When managed identities for Azure resources is enabled on a virtual machine, the following error is shown when attempting to use the “Automation script” feature for the virtual machine, or its resource group:

Managed identities for Azure resources automation script export error

The managed identities for Azure resources virtual machine extension does not currently support the ability to export its schema to a resource group template. As a result, the generated template does not show configuration parameters to enable managed identities for Azure resources on the resource. These sections can be added manually by following the examples in Configure managed identities for Azure resources on an Azure virtual machine using a templates.

When the schema export functionality becomes available for the managed identities for Azure resources virtual machine extension (planned for deprecation in January 2019), it will be listed in Exporting Resource Groups that contain VM extensions.

Limitations of the virtual machine extension

There are several major limitations to using the virtual machine extension.

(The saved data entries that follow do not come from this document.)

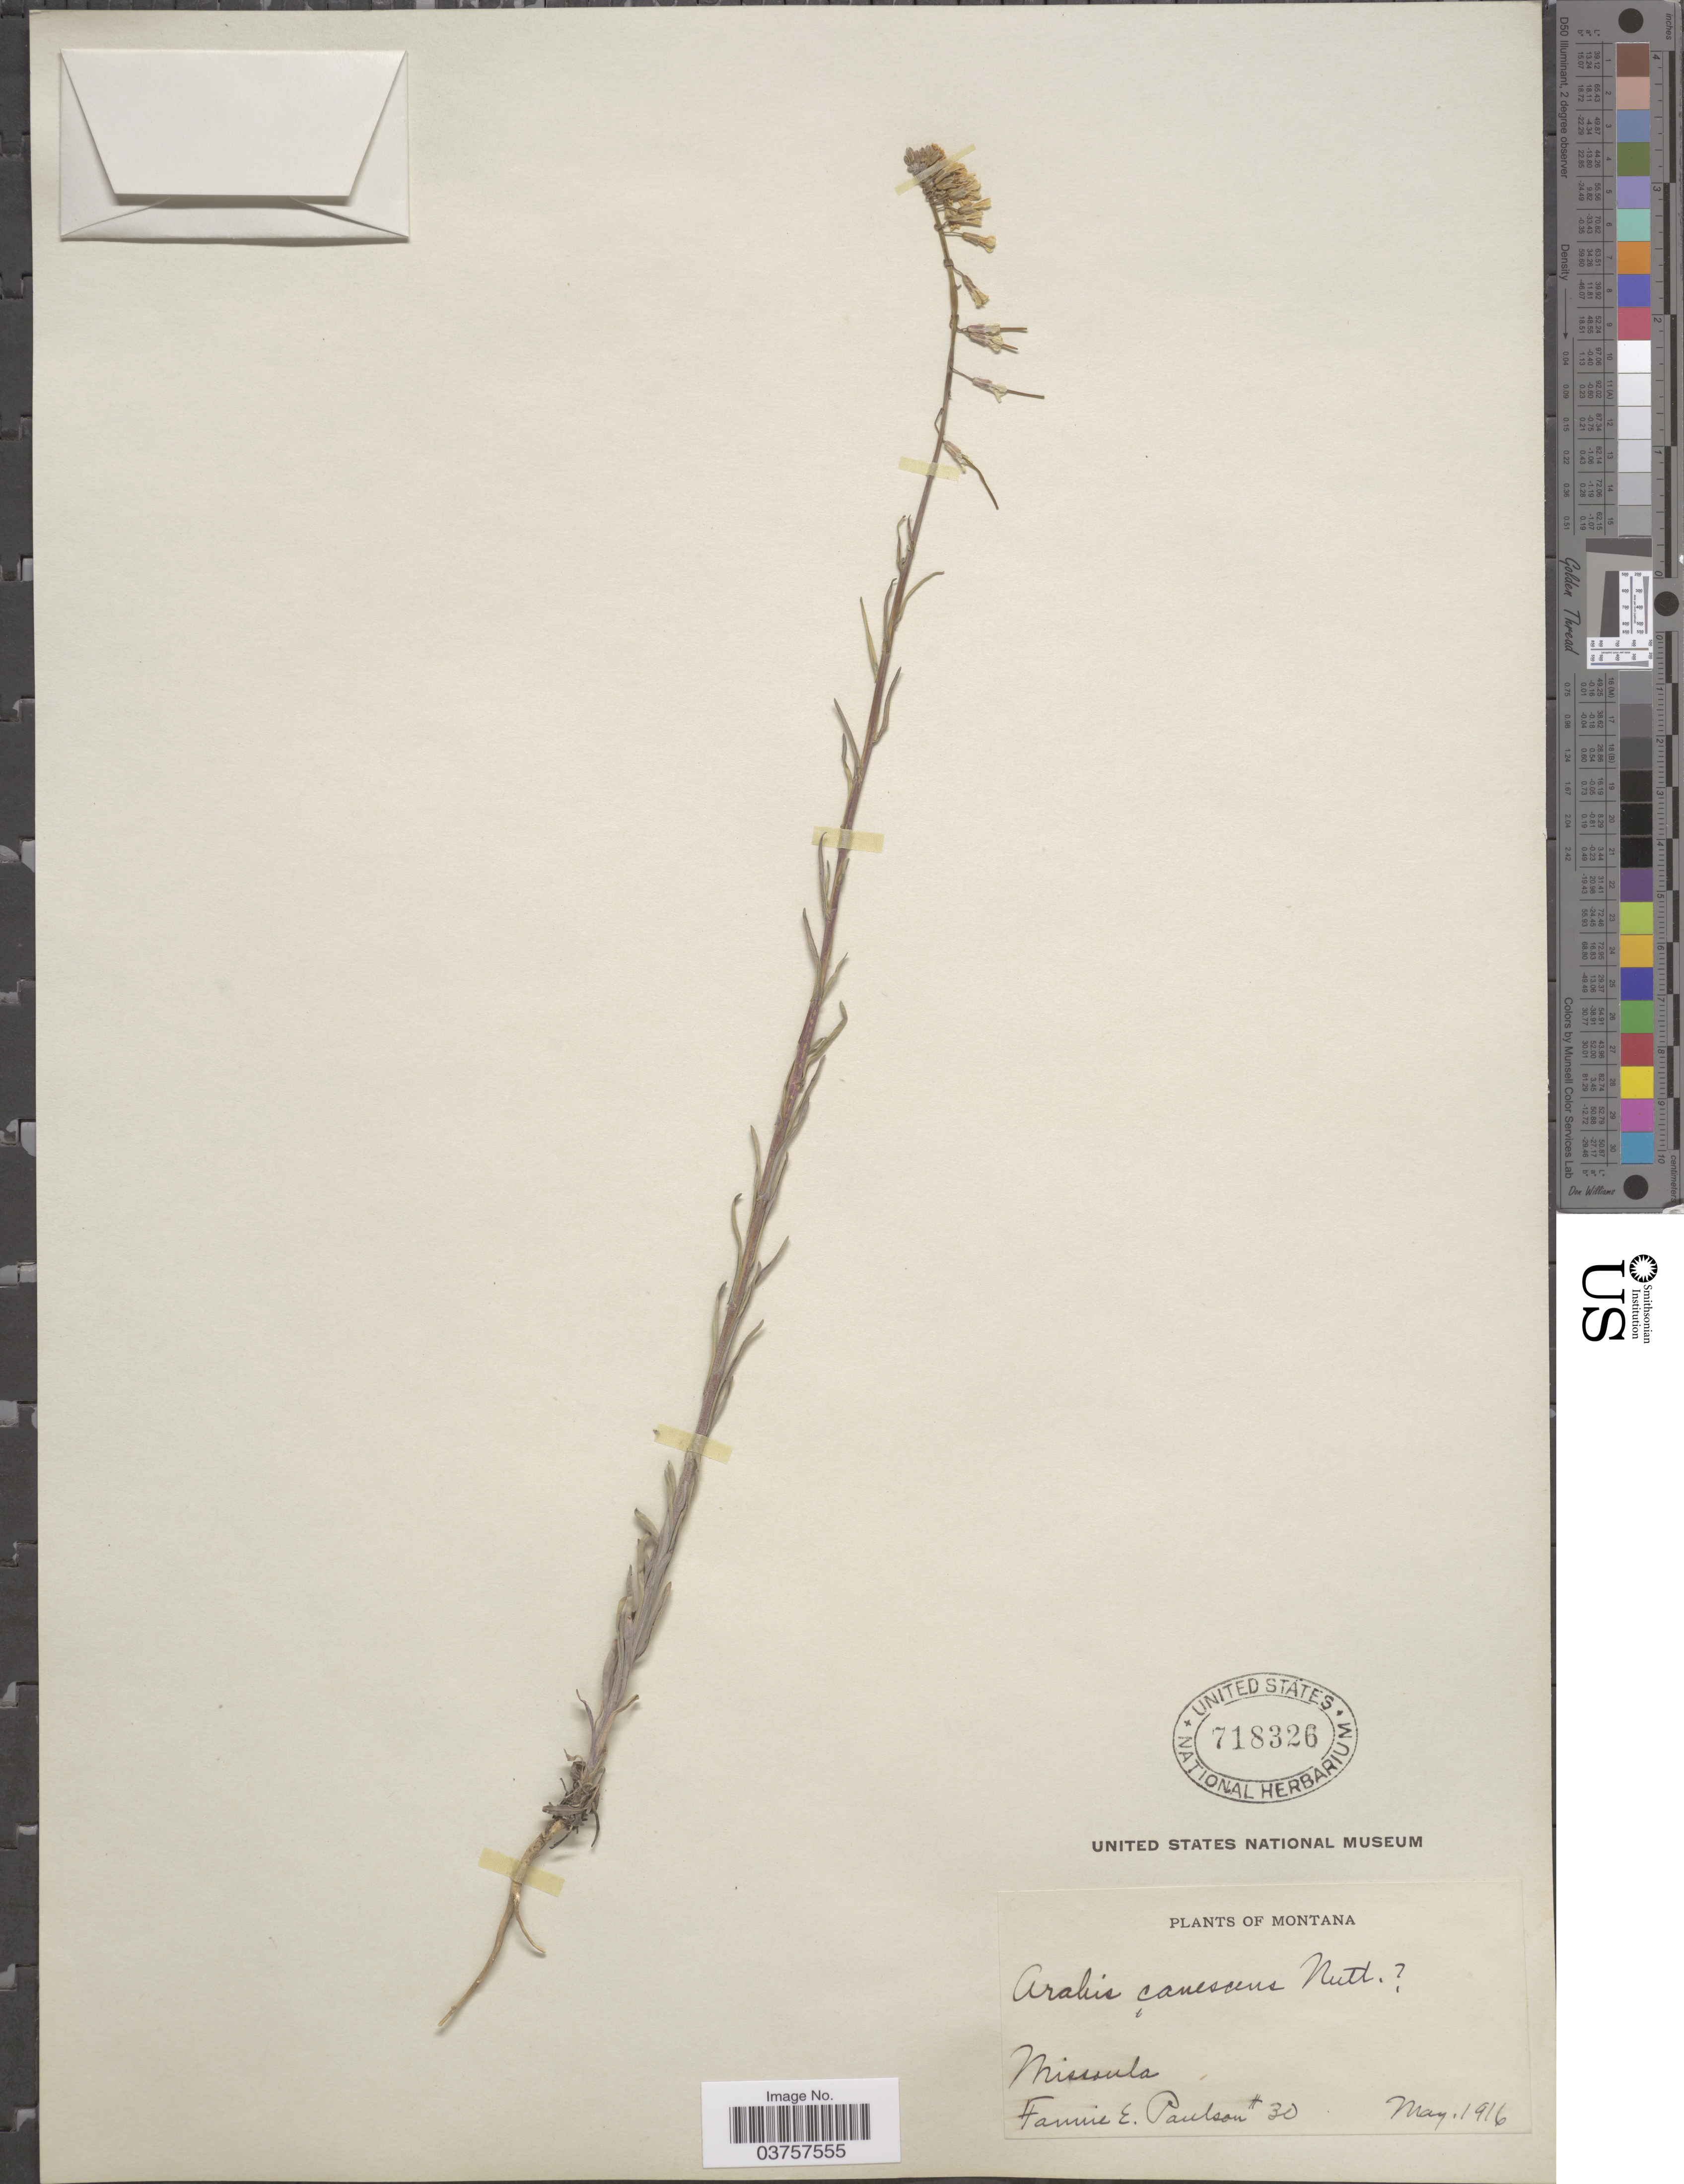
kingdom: Plantae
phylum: Tracheophyta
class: Magnoliopsida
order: Brassicales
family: Brassicaceae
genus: Arabis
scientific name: Arabis holboellii var. retrofracta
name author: Rydb.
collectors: F. Paulson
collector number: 30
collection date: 1916-05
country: United States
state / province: Montana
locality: Missoula.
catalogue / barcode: US 718326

  • The most serious limitation is the fact that the credentials used to request tokens are stored on the virtual machine. An attacker who successfully breaches the virtual machine can exfiltrate the credentials.
  • Furthermore, the virtual machine extension is still unsupported by several Linux distributions, with a huge development cost to modify, build and test the extension on each of those distributions. Currently, only the following Linux distributions are supported:
    • CoreOS Stable
    • CentOS 7.1
    • Red Hat 7.2
    • Ubuntu 15.04
    • Ubuntu 16.04
  • There is a performance impact to deploying virtual machines with managed identities, as the virtual machine extension also has to be provisioned.
  • Finally, the virtual machine extension can only support having 32 user-assigned managed identities per virtual machine.

Azure Instance Metadata Service

The Azure Instance Metadata Service (IMDS) is a REST endpoint that provides information about running virtual machine instances that can be used to manage and configure your virtual machines. The endpoint is available at a well-known non-routable IP address (169.254.169.254) that can be accessed only from within the virtual machine.

There are several advantages to using Azure IMDS to request tokens.

  1. The service is external to the virtual machine, therefore the credentials used by managed identities are no longer present on the virtual machine. Instead, they are hosted and secured on the host machine of the Azure virtual machine.
  2. All Windows and Linux operating systems supported on Azure IaaS can use managed identities.
  3. Deployment is faster and easier, since the VM extension no longer needs to be provisioned.
  4. With the IMDS endpoint, up to 1000 user-assigned managed identities can be assigned to a single virtual machine.
  5. There is no significant change to the requests using IMDS as opposed to those using the virtual machine extension, therefore it is fairly simple to port over existing deployments that currently use the virtual machine extension.

For these reasons, the Azure IMDS service will be the defacto way to request tokens, once the virtual machine extension is deprecated.